Blockchain security firm PeckShield brought the issue to light days after Curve Finance, another Defi platform, lost more than $70 million in a similar hacking incident.
The reentrancy attack executed on Aave’s Earning Farm protocol resembles an ATM tricking tactic, wherein hackers trick an ATM into repeatedly dispensing cash without realizing it has depleted the account balance.
In the digital realm, hackers use this method to trick systems into granting them more resources. Subsequently, they gain access beyond what is rightfully permitted. Invoking functions that interact with contracts rapidly execute this manipulation.
It exploits the time lag between function calls, providing unauthorized advantages.
Earning Farm’s Past Challenges and Auditing Efforts
Regrettably, this is not the first instance of Aave’s Earning Farm protocol facing adversity.

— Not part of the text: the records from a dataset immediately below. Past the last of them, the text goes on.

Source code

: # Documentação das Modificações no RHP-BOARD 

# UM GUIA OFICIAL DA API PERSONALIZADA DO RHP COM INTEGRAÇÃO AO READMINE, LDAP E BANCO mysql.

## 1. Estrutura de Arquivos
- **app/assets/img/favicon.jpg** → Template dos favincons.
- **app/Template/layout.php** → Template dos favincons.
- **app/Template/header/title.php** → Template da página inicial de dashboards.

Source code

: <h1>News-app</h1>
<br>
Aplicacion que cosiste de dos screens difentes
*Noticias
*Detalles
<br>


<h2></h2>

In October 2022, the protocol encountered two malicious hacks. These attacks targeted its EFLeverVault using flash loan techniques, leading to the loss of 750 ETH from the platform.
These tactics allow hackers to borrow substantial sums of cryptocurrency within a single transaction, manipulate its value through a sequence of transactions, and subsequently repay the loan in one fell swoop.
Furthermore, The vulnerabilities exploited during these attacks capitalize on temporary imbalances and price inconsistencies, enabling hackers to reap illicit profits.
The Earning Farm protocol had previously undergone an audit by the security firm Slowmist. This audit aimed to enhance its robustness against potential threats. However, the recent reentrancy attack has underscored the ever-evolving nature of cybersecurity challenges faced by DeFi platforms.